Live Review: Steel Panther at The Tabernacle

Steel Panther 2

It was 1986 all over again Wednesday, April 27, at The Tabernacle as the comedic, glam-metal tribute band Steel Panther stopped in Atlanta on their “All You Can Eat” US tour. Lead singer Michael Starr, guitarist Satchel, bassist Lexxi Foxx and drummer Stix Zadinia have built quite a cult following in their years together as a band, and their performances seem more like a gathering of friends than a traditional rock concert.

The general idea is that Steel Panther mixes raunchy humor and songs about sex acts and drugs with 80s-inspired “hair metal,” all to poke fun at how indulgent, cliche and over the top the music scene got back in the late 80s before Nirvana sent everyone packing. I myself was and still am a fan of many of those bands, so I guess I can appreciate Steel Panther’s tongue in cheek take on the scene.

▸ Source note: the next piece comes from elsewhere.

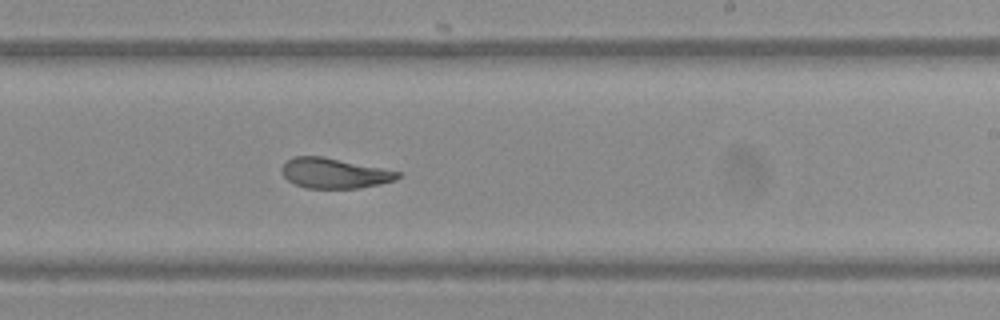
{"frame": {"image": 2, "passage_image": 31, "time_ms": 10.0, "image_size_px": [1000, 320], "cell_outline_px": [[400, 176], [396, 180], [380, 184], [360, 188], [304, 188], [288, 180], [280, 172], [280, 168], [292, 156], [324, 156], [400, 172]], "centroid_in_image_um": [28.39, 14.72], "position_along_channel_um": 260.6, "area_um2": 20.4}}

I saw the band a few years ago, and since then not much has changed with their live set. Was it fun? Yes. Did they sound great? Yes. Did they perform well? Yes. Did they tell penis jokes and make fun of people in the audience? Yes. But now in their 8th year as Steel Panther, I guess I was hoping for something a little different. Here’s an example: the band has just released an all-acoustic live record called Live from Lexxi’s Mom’s Garage. Why not add a three or four song acoustic set in the middle of the show to promote the new album? Sure, they performed their acoustic song “Girl From Oklahoma,” but why not keep going? You know, have a sing-along with the audience, like they used to do years ago at The Viper Room in Los Angeles when they were known as Metal Skool. Sadly, it was basically the same show that I saw three years ago. But, like a good fart joke, even though you’ve heard it a million times it’s still pretty entertaining.

All of the band’s most popular songs were there, including my personal favorite, “Just Like Tiger Woods.” “Party Like Tomorrow Is The End Of The World” should probably be the band’s theme song, because it sums up their vibe and the late 80s better than any other song in their catalog. “Girl From Oklahoma” started another long-lasting trend for the band’s live shows: inviting 20 to 30 of the ladies in the audience up on stage to dance, sing and flash body parts as the band performs.

So overall, a fun and entertaining night of adult humor and rock and roll.